Lot 8
  • 8


1,200,000 - 1,800,000 HKD
bidding is closed


  • ceramic
sturdily potted with a tapering body sweeping up to a broad shoulder and surmounted by a short neck and lipped mouth-rim, the exterior carved with large peony blooms with slender undulating petals above a thin concave band and a broad frieze enclosing upright petal lappets encircling the lower section of the vessel, covered unctuously overall save for the countersunk base with a translucent celadon glaze densely suffused with a network of ice crackles


Collection of the Chang Foundation, Taipei.


James Spencer (comp.), Selected Chinese Ceramics from Han to Qing Dynasties, Chang Foundation, Taipei, 1990, cat. no. 59.

Catalogue Note

This serenely shaped and decorated meiping is one of the rare examples of the early production of the Longquan kilns in Zhejiang province, in the Northern Song period (960-1127), before Longquan wares reached the height of their popularity. At this time, the kilns, located in China’s southeast, were faced with the strong competition of northern celadon kilns such as Yaozhou in Shaanxi, which had the immense advantage of being located close to the seats of power. With their pale green glazes and delicate incised designs, early Longquan wares show closer similarities to Yue wares, made further north in the same province, and at times to Yaozhou ware, than to later Longquan wares with their deeper green glazes, often free of design, and were previously often mistaken for Yue. Although the Yue kilns clearly exerted a strong influence, the Longquan kilns had in fact created a distinctive style of their own already in the Northern Song, with their delicate carved designs covering the vessel surface, enlivened by fine combing. Outstanding examples such as the present vase are, however, exceedingly rare.

The dramatic transformation of the Longquan production, in terms of material and workmanship, from the Five Dynasties period (907-960), when the kilns produced mainly funerary wares, to the Northern Song, when they turned to high-quality utilitarian ceramics, becomes apparent when comparing a related, but much more coarse vase with slightly angled shoulders, carved with a peony scroll between bands of petals, attributed to the Five Dynasties period, illustrated in Longquan qingci [Longquan celadon], Beijing, 1966, pl. 2.

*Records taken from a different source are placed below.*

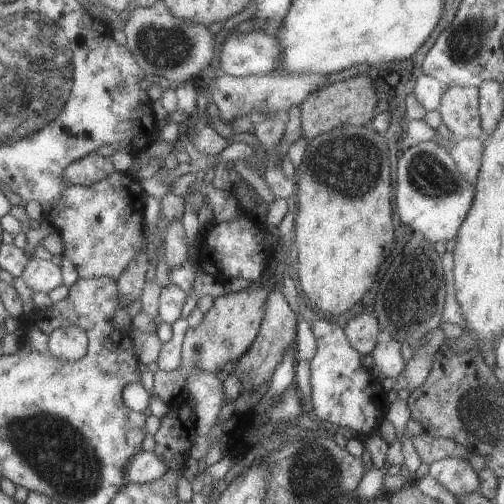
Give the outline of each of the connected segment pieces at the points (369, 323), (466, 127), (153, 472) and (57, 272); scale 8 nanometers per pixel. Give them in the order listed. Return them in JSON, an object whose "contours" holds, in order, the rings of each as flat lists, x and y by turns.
{"contours":[[[372,312,361,313,345,324,345,333,350,344,362,355,372,354,381,332,378,318]],[[451,86,445,89,439,112,442,122,457,140,481,138,481,116,479,112,480,93,478,88]],[[142,450,126,464,124,478,128,483,146,483,160,478,166,472,166,468,168,466,154,454,154,451]],[[37,255,30,256,20,281,24,282,33,292,48,293,63,284,60,267,51,260,41,259]]]}

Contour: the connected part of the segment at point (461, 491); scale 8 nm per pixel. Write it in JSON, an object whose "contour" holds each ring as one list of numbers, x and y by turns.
{"contour":[[448,457,431,462,429,474,455,496,472,494,480,488,480,477,469,460]]}

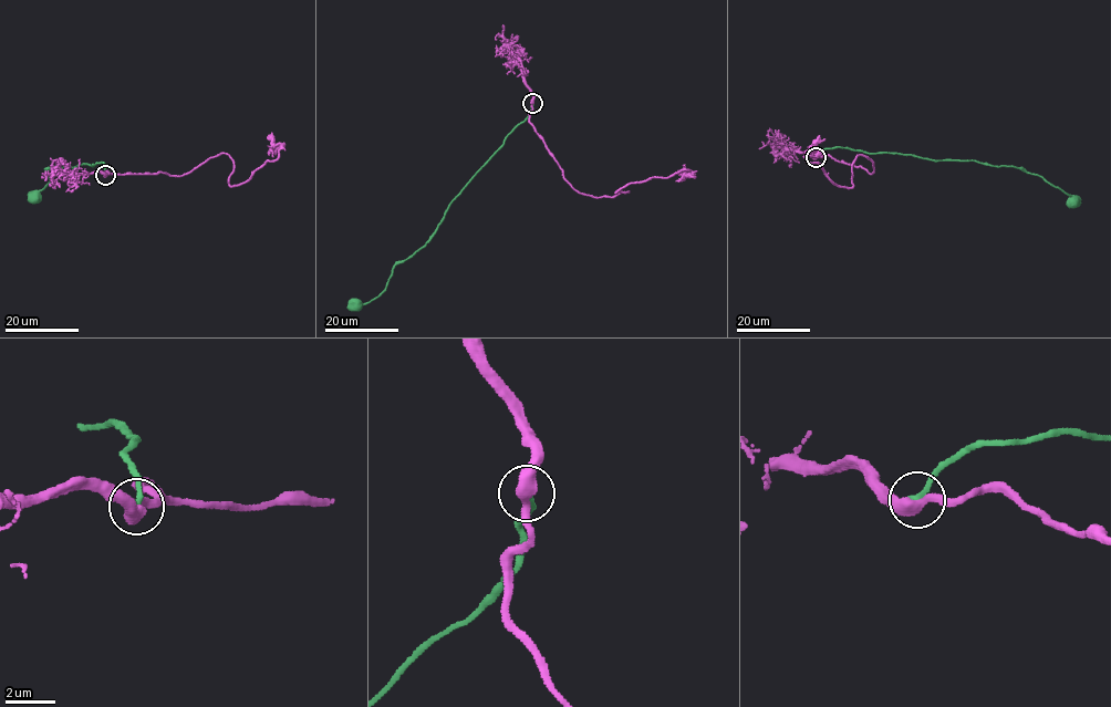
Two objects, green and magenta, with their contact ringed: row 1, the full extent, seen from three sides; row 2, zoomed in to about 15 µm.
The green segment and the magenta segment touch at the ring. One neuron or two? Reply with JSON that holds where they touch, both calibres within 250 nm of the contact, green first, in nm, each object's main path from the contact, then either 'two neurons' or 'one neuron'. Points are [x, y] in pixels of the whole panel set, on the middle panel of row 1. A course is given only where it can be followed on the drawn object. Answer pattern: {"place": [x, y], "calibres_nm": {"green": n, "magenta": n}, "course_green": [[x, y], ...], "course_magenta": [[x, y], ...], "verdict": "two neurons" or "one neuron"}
{"place": [532, 103], "calibres_nm": {"green": 240, "magenta": 440}, "course_green": [[532, 103], [531, 113], [453, 201], [431, 239], [394, 267], [380, 294], [366, 303], [348, 308]], "course_magenta": [[532, 103], [529, 122], [583, 194], [613, 197], [629, 184], [691, 174], [684, 165]], "verdict": "one neuron"}

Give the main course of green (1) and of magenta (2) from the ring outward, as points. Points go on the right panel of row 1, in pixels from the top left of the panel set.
1: (817, 156), (823, 149), (842, 147), (870, 154), (894, 153), (934, 160), (1010, 165), (1037, 174), (1079, 203)
2: (817, 156), (873, 169), (870, 159), (858, 156), (853, 185), (845, 187), (808, 162), (812, 147), (803, 157)

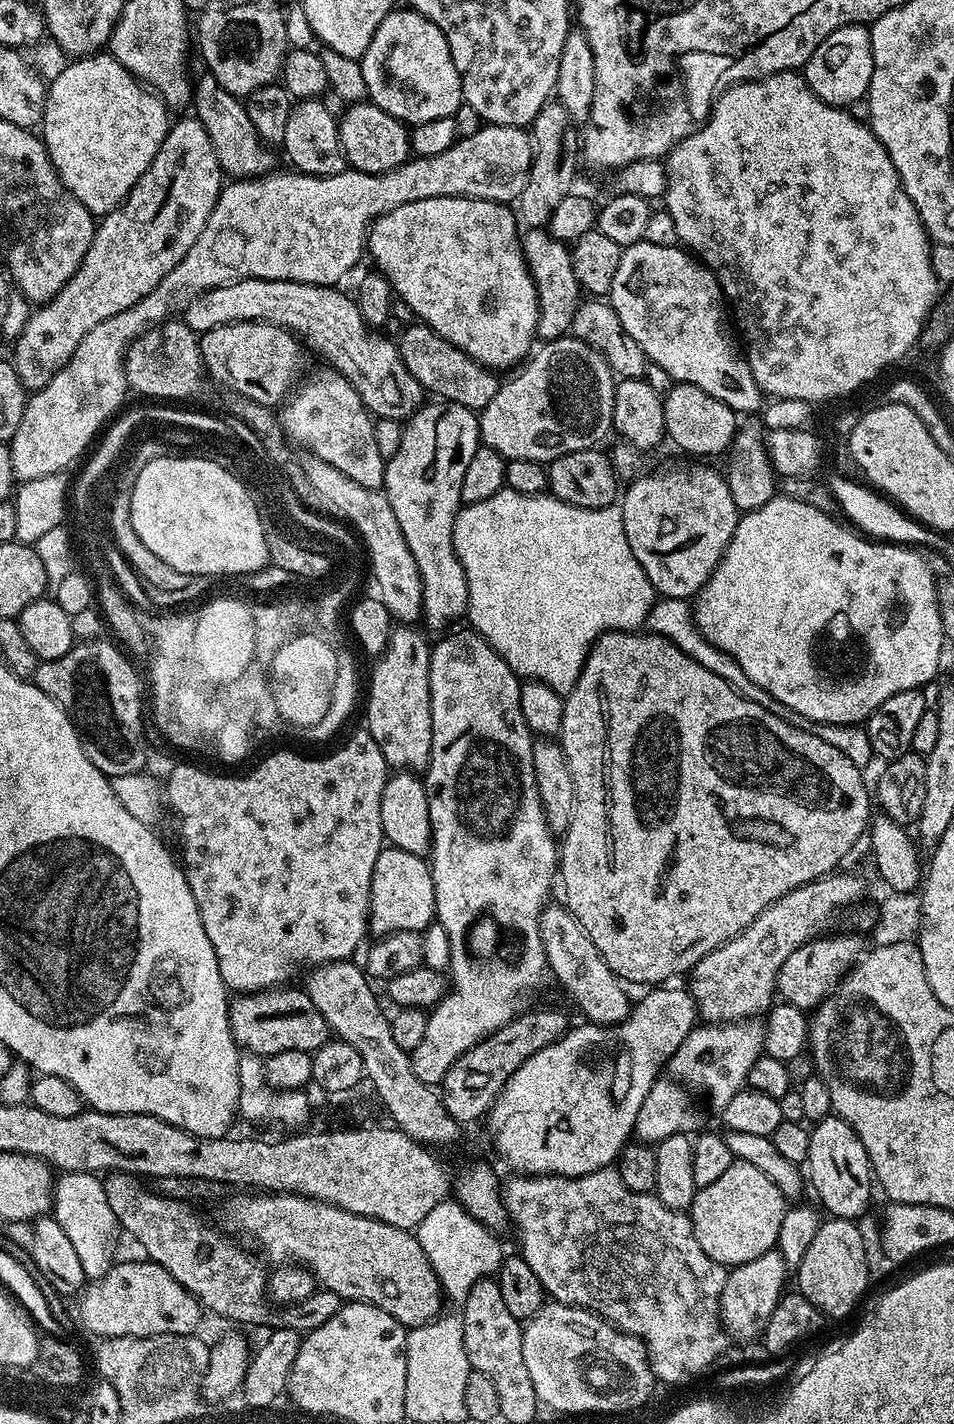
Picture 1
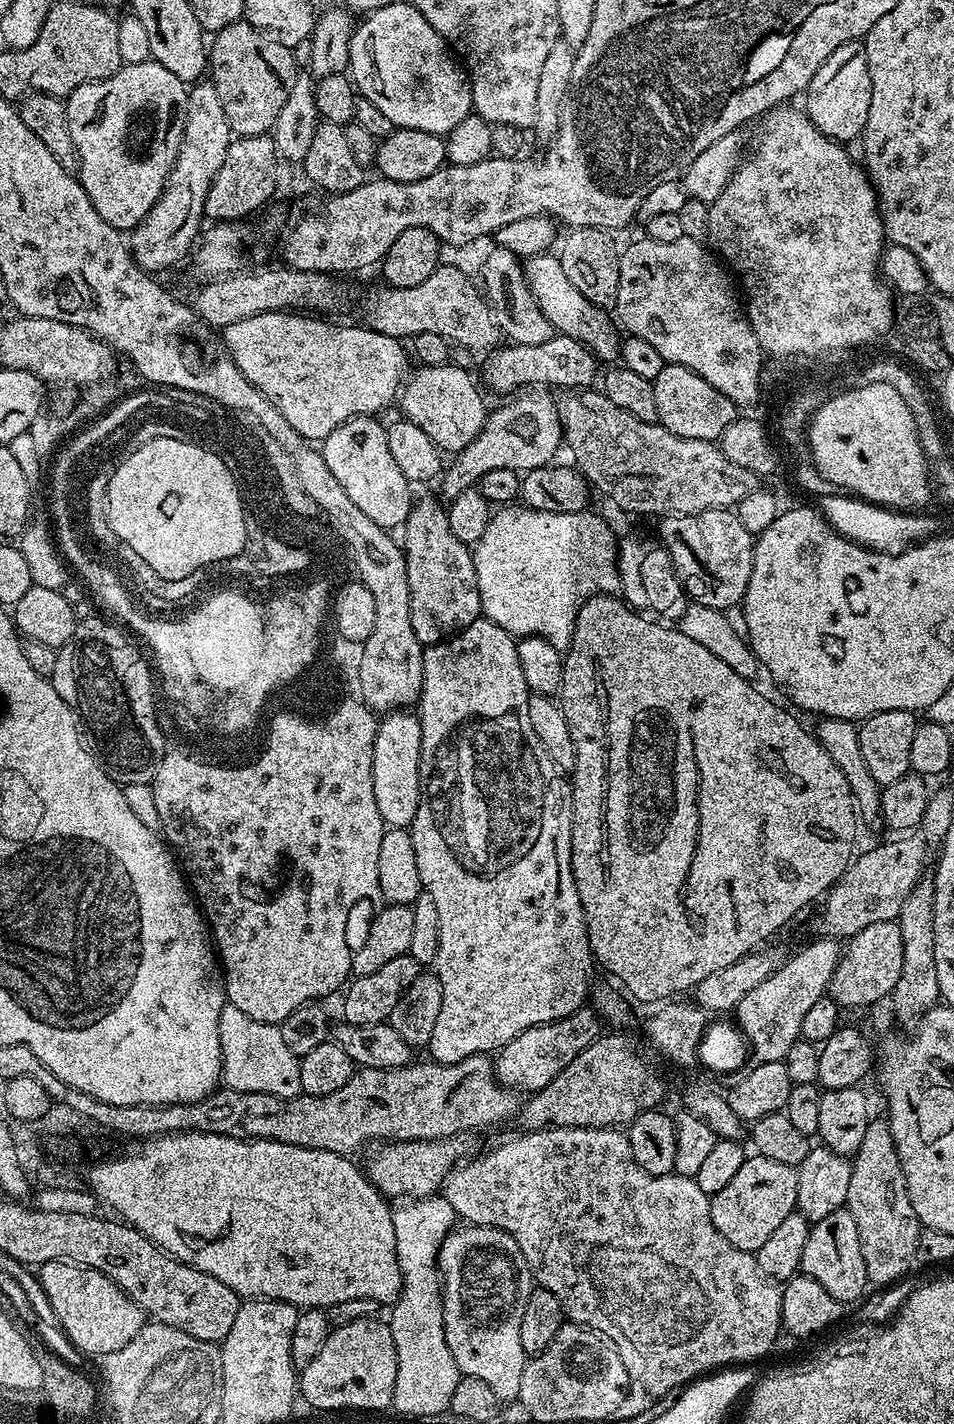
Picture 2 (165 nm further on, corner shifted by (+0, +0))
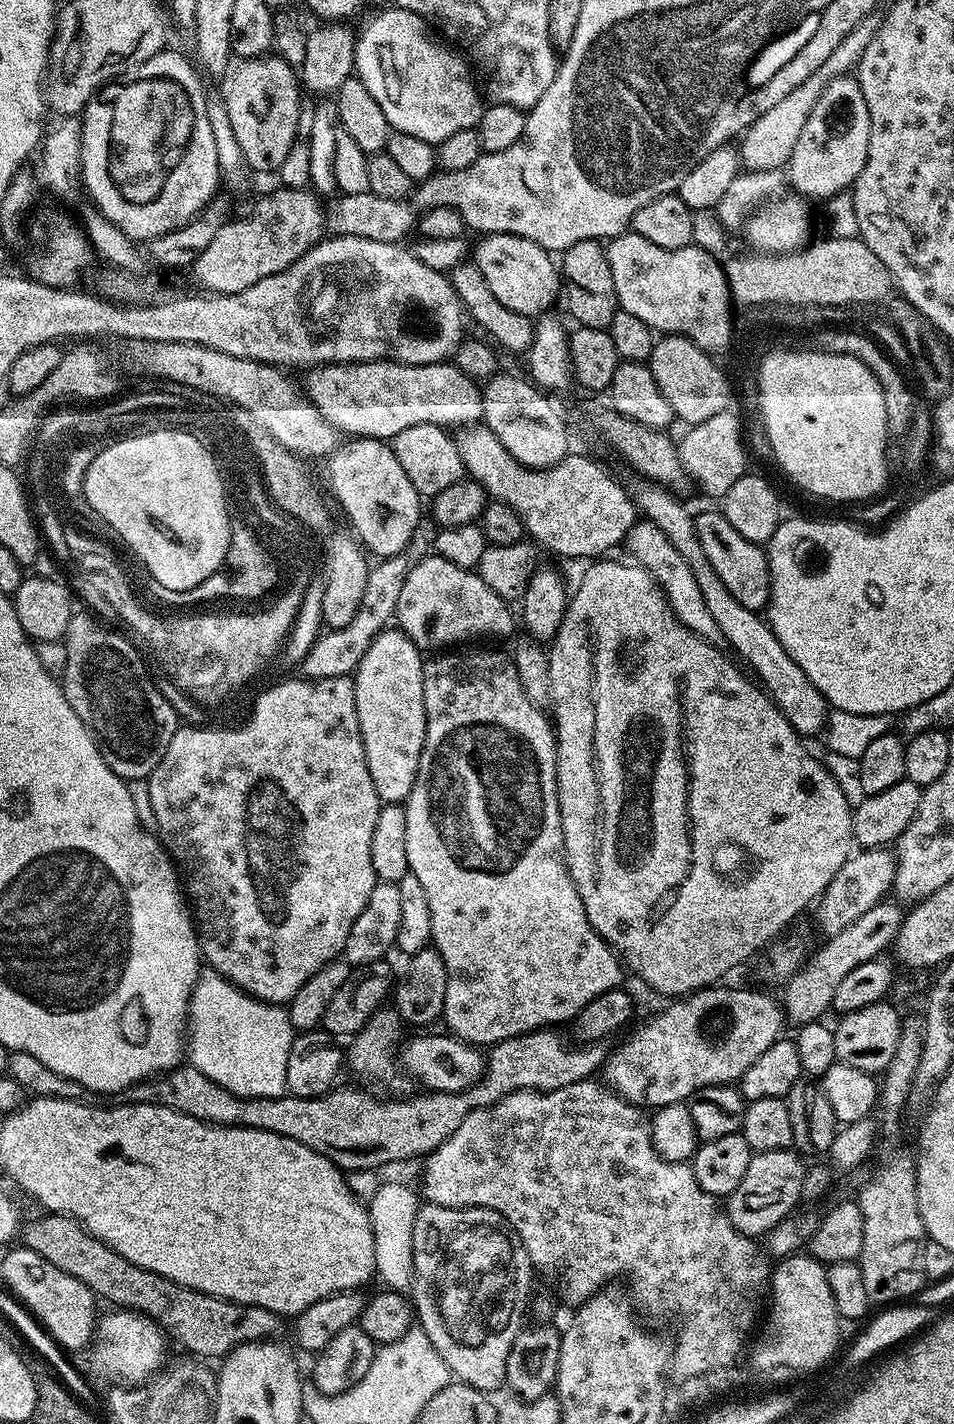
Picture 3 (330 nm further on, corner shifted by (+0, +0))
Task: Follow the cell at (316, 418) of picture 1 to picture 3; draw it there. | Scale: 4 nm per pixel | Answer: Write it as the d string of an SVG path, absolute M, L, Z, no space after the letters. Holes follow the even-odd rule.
M352 438L347 442L341 443L327 457L328 484L352 523L351 531L363 547L376 558L398 554L408 545L410 534L414 534L422 519L422 497L414 490L414 482L406 478L406 470L402 470L392 453L391 443L363 438Z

The present meiping with its well-rounded shoulders and relatively wide neck is harmoniously proportioned, the complex flower scroll that covers two thirds of the body gives it a generous air, and the bluish glaze tone is particularly successful. On comparable vases the design is mostly divided into narrower bands, the proportions vary a lot, and the glazes tend to be more olive green; see, for example, a larger meiping of this type, excavated in Songyang county, Zhejiang province, and now in the Songyang County Museum, carved with an additional band of lappets around the shoulder, frequently illustrated, for example, in Zhu Boqian, Longquan yao qingci/Celadons from Longquan Kilns, Taipei, 1998, pl. 69; and in Zhongguo Longquan qingci/Longquan Celadon of China, Hangzhou, 1998, pl. 47 and on the cover; a slightly smaller, densely decorated vase from the Sir Herbert and Lady Ingram collection, now in the Ashmolean Museum, Oxford, published in Sekai tōji zenshū/Ceramic Art of the World, vol. 12, Tokyo, 1977, col. pl. 179; another from the Dexing Shuwu collection, sold in our New York rooms, 18th March 2008, lot 86; and one showing two narrow bands of scrolling flowers and a larger section of petals, sold in these rooms, 5th November 1996, lot 725; a much smaller version, decorated with one band of peony scrolls above five ranks of overlapping petals, from the Yang De Tang collection, was sold in our New York rooms, 17th March 2015, lot 64.